Balancing Saving and Debt Repayment

As you focus on paying off debt, you might wonder if you should also continue to save. The answer is yes but with a twist. While aggressively paying down debt, it’s still important to save for the future. Here’s how to balance both:

  1. Employer Matching: If your employer offers a retirement plan match (like an RRSP or 401(k) match), contribute enough to get the full match. It’s essentially free money.

  2. Small Savings Goals: Continue to save small amounts for short-term goals or upcoming expenses. This prevents you from having to dip into your emergency fund or use credit cards for planned expenses.
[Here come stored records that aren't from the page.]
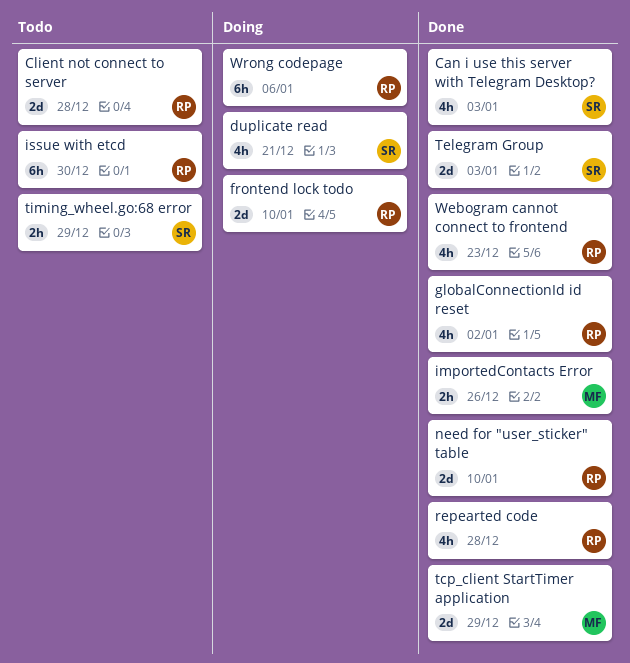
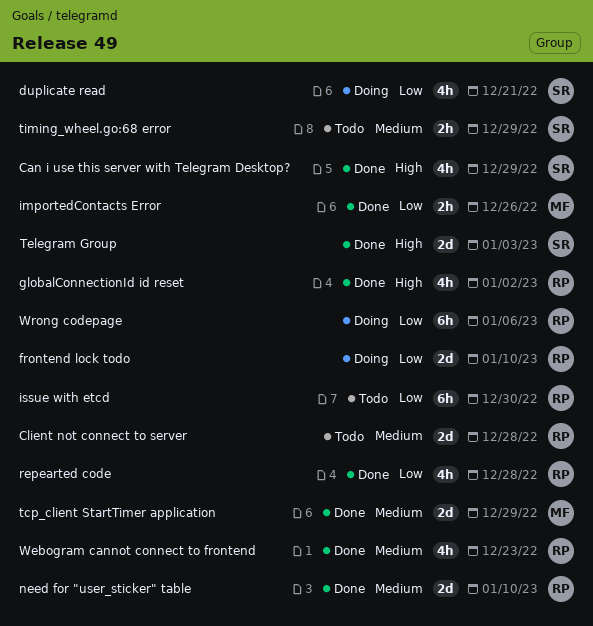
Can i use this server with Telegram Desktop?, due: Jan 3 -> Dec 29

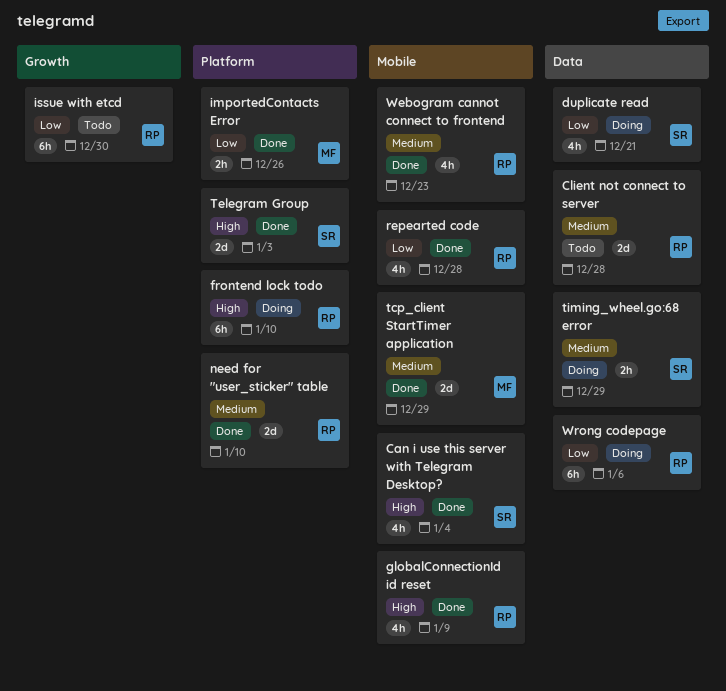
Can i use this server with Telegram Desktop?, due: Dec 29 -> Jan 4
frontend lock todo, priority: Low -> High
frontend lock todo, estimate: 2d -> 6h
globalConnectionId id reset, due: Jan 2 -> Jan 9
timing_wheel.go:68 error, status: Todo -> Doing

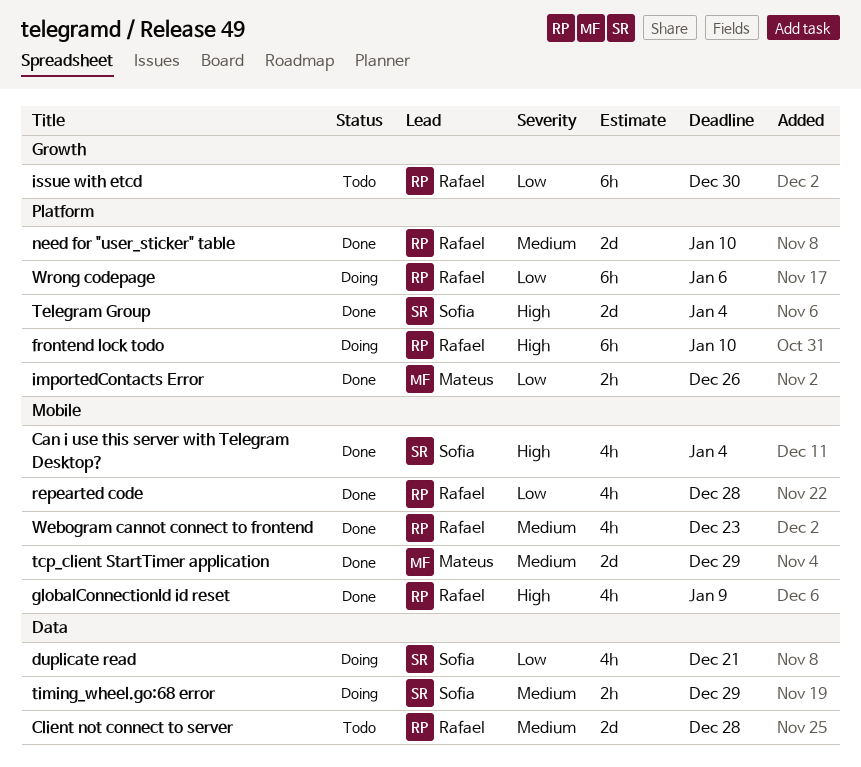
Telegram Group, due: Jan 3 -> Jan 4
Wrong codepage, label: Data -> Platform

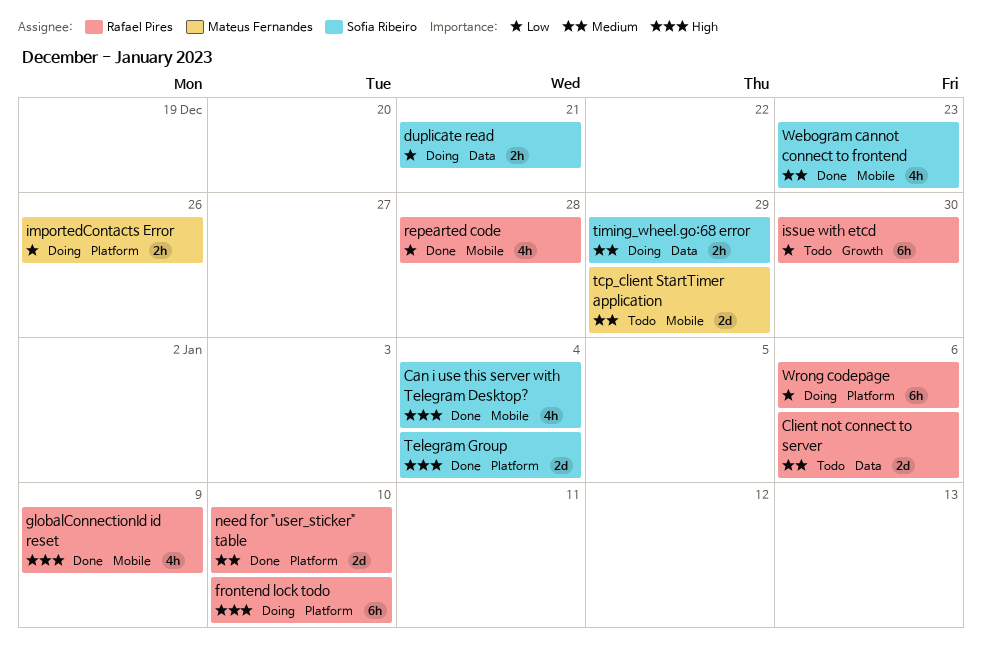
Client not connect to server, due: Dec 28 -> Jan 6
duplicate read, estimate: 4h -> 2h
importedContacts Error, status: Done -> Doing
tcp_client StartTimer application, status: Done -> Todo
Webogram cannot connect to frontend, owner: Rafael Pires -> Sofia Ribeiro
Conclusion: Your Roadmap to Financial Stability

The question of whether to save or pay off debt first doesn’t have a one-size-fits-all answer. However, starting with a small emergency fund while paying minimums on your debt and then shifting to aggressive debt repayment strikes a good balance. This strategy helps you handle unexpected expenses without going further into debt and keeps your financial journey on track.

Remember, the goal is to make steady progress, and don’t forget to celebrate your wins, no matter how small, and keep moving forward. Managing money, especially with ADHD, is all about finding the strategies that work best for you and sticking with them. You’ve got this!